**Exercise prompt**
Return, word for word, the lines of the listing below from the one with "18 143 4129" through the one with "141 106 3742", and no other lines.

**Available data**
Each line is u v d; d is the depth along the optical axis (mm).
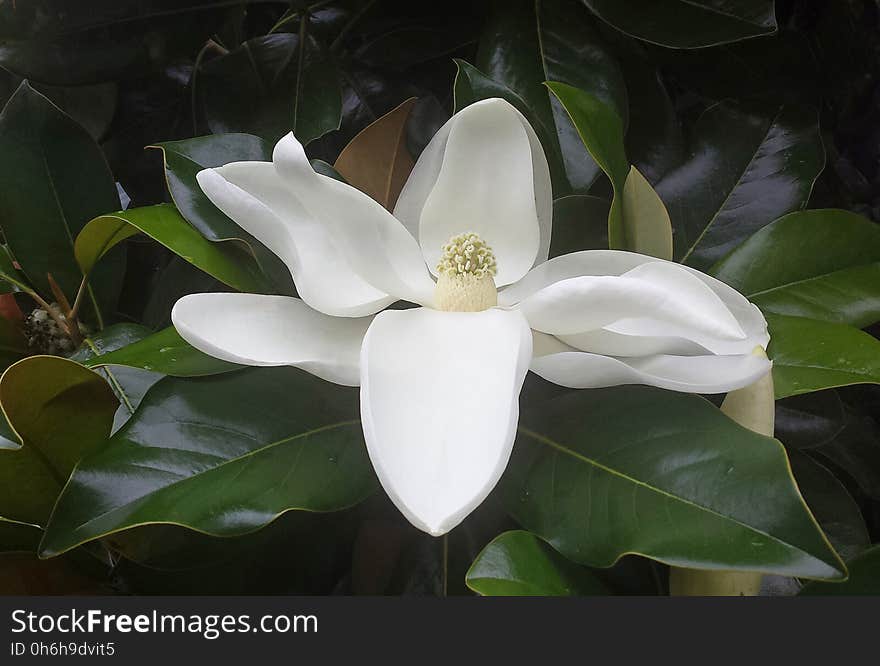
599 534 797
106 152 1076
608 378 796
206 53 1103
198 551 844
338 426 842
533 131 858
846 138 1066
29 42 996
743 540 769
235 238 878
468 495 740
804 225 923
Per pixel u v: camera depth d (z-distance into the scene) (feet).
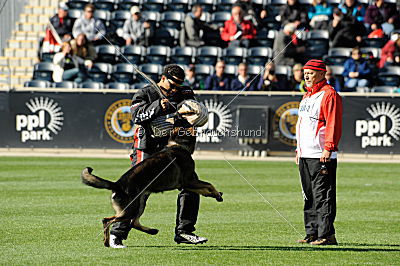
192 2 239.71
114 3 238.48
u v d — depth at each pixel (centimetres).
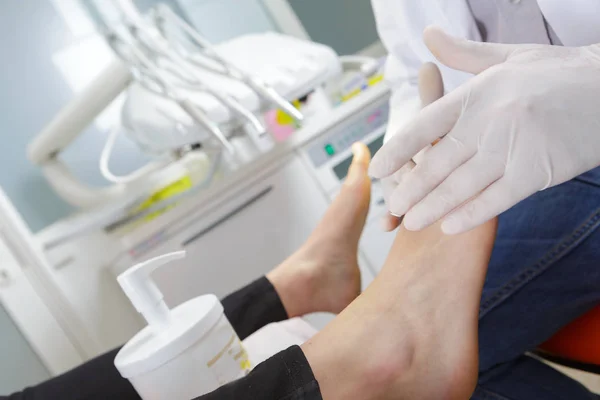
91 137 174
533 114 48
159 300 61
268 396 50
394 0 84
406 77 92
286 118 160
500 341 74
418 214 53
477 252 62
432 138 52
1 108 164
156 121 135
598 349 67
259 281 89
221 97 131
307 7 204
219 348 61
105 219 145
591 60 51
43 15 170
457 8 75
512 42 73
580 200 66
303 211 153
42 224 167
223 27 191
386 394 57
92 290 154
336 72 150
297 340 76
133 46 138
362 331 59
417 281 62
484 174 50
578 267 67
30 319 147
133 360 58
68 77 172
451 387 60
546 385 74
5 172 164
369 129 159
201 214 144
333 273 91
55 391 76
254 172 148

---

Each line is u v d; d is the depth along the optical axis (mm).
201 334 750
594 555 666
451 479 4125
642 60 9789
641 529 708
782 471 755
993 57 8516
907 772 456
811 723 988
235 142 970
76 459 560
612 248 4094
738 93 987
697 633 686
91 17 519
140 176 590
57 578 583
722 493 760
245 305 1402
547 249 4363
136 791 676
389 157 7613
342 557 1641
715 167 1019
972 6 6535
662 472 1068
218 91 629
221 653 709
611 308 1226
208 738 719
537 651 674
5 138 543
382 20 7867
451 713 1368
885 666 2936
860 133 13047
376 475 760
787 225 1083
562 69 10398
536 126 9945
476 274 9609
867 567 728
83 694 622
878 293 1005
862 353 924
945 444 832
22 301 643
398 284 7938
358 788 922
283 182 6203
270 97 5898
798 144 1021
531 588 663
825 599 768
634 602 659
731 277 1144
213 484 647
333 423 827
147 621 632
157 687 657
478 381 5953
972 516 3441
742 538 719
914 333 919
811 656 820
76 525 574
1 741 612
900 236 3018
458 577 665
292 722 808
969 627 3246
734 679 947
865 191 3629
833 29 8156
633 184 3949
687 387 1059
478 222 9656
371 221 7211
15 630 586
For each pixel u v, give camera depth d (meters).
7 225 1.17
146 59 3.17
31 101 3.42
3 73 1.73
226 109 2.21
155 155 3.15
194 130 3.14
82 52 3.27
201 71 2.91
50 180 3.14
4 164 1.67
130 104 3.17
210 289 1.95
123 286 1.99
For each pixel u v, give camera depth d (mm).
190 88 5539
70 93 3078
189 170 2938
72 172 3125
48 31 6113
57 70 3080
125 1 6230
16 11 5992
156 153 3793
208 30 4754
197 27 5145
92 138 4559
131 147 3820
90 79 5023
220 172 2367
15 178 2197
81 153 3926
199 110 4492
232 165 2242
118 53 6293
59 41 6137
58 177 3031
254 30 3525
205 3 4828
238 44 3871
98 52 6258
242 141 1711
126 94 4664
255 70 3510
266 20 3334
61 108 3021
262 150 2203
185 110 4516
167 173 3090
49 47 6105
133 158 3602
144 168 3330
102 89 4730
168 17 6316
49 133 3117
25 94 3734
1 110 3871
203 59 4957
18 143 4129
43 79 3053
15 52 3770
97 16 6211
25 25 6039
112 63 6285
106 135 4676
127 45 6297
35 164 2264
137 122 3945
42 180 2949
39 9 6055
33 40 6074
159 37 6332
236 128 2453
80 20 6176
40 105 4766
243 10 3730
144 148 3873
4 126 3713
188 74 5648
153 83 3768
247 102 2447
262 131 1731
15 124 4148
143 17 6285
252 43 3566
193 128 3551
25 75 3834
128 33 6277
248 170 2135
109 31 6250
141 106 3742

...

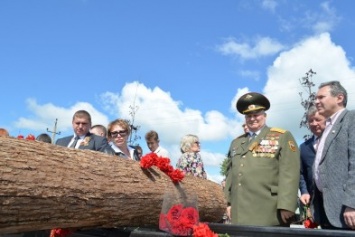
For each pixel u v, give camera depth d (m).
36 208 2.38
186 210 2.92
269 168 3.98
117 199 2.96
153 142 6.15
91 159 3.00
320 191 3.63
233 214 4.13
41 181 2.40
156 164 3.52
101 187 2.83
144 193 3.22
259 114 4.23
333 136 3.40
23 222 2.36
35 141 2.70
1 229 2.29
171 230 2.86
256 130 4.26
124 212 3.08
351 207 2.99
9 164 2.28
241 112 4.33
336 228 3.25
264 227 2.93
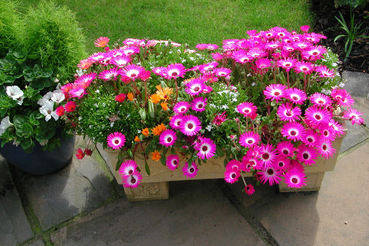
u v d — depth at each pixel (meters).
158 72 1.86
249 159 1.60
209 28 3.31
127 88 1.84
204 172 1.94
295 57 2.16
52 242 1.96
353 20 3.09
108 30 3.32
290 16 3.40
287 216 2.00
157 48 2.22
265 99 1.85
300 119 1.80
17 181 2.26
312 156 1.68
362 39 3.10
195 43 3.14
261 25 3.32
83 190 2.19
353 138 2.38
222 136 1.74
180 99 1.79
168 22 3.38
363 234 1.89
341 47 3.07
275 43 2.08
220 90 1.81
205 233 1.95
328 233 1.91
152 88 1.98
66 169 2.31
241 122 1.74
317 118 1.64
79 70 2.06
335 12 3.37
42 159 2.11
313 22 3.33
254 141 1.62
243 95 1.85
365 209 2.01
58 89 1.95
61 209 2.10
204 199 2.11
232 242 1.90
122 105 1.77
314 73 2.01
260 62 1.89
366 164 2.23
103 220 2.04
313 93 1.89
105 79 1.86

**Solution to the problem**
18 143 4129
43 79 3053
15 52 3770
97 16 6211
25 25 6039
112 63 6285
106 135 4676
127 45 6297
35 164 2264
137 122 3945
42 180 2949
39 9 6055
33 40 6074
159 37 6332
236 128 2453
80 20 6176
40 105 4766
243 10 3730
144 148 3873
4 126 3713
188 74 5648
153 83 3768
247 102 2447
262 131 1731
15 124 4148
143 17 6285
252 43 3566
193 128 3551
25 75 3834
128 33 6277
248 170 2135
109 31 6250
141 106 3742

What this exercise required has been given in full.